## [Work item]
Each line holding the string "lines" is to be copied from the data.
----
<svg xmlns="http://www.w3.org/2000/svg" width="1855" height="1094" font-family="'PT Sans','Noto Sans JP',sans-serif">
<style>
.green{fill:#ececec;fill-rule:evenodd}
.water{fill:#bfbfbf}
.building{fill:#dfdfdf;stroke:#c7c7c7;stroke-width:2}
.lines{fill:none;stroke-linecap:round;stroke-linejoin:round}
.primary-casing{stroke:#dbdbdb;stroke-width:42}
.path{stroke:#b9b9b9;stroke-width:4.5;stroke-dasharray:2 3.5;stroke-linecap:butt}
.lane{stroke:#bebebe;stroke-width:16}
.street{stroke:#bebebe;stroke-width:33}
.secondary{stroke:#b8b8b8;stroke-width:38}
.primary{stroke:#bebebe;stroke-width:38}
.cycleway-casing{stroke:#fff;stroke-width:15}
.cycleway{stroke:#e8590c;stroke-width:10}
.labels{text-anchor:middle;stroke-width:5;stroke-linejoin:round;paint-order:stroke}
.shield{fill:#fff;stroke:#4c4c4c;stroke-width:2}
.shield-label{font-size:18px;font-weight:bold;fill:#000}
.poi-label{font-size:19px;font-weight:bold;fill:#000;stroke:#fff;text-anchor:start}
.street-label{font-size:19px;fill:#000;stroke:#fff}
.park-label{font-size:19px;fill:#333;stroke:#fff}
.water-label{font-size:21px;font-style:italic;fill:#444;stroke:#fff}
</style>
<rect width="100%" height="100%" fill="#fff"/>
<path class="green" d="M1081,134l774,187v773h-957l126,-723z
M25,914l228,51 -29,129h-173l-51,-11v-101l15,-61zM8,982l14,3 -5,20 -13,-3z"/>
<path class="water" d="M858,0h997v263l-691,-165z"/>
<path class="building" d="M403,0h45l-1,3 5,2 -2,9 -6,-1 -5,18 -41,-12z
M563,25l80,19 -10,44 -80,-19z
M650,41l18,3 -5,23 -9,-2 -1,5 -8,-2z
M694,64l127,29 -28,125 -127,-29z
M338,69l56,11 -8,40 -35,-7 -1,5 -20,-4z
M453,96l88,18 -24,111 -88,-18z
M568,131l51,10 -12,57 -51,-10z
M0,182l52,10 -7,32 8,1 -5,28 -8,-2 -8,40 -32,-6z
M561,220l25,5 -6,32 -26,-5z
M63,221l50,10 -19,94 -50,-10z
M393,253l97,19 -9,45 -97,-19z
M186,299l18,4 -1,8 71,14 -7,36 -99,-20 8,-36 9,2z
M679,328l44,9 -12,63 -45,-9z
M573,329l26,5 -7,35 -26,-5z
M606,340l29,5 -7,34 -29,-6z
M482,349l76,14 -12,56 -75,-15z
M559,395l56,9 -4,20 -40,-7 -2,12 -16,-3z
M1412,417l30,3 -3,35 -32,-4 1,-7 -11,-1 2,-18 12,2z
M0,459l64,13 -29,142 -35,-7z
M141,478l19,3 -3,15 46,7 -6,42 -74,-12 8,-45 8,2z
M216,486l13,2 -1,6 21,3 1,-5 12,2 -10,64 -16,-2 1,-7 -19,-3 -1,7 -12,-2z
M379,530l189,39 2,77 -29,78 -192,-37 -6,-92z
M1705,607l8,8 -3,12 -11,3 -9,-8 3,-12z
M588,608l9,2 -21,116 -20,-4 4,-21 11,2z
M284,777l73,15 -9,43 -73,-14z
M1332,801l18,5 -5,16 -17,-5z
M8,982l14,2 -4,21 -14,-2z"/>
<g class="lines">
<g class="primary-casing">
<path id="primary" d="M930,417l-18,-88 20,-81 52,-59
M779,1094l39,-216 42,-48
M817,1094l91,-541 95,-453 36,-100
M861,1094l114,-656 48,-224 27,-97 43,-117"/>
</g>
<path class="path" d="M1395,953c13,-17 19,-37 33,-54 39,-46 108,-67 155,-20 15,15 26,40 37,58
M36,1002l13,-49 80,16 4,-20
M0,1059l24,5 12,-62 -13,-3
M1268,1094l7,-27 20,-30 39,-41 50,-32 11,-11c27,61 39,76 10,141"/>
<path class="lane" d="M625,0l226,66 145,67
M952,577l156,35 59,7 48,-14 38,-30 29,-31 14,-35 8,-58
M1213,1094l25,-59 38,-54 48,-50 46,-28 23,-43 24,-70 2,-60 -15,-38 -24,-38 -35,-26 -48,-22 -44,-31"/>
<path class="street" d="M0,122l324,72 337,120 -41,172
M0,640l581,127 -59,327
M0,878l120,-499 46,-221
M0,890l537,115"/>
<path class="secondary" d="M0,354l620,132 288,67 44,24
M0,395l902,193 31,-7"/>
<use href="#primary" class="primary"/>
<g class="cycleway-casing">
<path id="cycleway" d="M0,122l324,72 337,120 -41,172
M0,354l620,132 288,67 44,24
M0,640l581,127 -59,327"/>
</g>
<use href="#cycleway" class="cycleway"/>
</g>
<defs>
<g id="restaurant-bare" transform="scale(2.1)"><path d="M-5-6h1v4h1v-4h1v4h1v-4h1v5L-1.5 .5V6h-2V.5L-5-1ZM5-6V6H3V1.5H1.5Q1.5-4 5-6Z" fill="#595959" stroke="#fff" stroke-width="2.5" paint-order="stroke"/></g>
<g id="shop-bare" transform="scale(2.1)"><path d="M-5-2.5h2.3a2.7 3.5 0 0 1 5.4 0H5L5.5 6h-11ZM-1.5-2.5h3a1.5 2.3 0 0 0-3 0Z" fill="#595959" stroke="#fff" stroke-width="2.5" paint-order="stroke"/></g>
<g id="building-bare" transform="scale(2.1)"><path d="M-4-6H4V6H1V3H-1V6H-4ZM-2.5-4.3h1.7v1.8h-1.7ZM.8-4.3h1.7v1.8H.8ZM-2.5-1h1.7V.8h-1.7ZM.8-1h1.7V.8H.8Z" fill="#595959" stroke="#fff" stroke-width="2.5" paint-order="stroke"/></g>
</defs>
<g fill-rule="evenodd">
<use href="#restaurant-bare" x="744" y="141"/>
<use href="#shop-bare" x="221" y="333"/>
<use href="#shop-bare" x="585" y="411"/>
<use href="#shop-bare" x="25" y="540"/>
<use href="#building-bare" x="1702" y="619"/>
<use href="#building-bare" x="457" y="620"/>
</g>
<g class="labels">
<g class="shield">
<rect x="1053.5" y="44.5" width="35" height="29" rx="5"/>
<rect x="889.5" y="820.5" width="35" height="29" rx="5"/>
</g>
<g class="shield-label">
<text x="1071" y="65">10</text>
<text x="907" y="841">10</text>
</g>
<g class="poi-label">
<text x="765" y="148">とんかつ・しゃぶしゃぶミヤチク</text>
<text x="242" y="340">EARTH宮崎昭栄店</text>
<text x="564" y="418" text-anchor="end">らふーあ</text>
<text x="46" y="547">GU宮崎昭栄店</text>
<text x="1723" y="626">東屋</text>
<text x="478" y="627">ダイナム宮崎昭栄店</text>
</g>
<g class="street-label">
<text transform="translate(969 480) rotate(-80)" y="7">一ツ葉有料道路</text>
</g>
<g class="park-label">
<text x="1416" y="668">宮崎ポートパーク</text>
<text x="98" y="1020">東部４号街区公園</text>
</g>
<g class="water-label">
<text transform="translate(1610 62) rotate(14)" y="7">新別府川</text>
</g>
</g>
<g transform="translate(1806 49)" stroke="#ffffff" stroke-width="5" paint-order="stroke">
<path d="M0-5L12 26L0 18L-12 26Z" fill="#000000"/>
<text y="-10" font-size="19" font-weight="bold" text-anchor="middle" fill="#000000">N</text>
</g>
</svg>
----
## [Answer to this problem]
.lines{fill:none;stroke-linecap:round;stroke-linejoin:round}
<g class="lines">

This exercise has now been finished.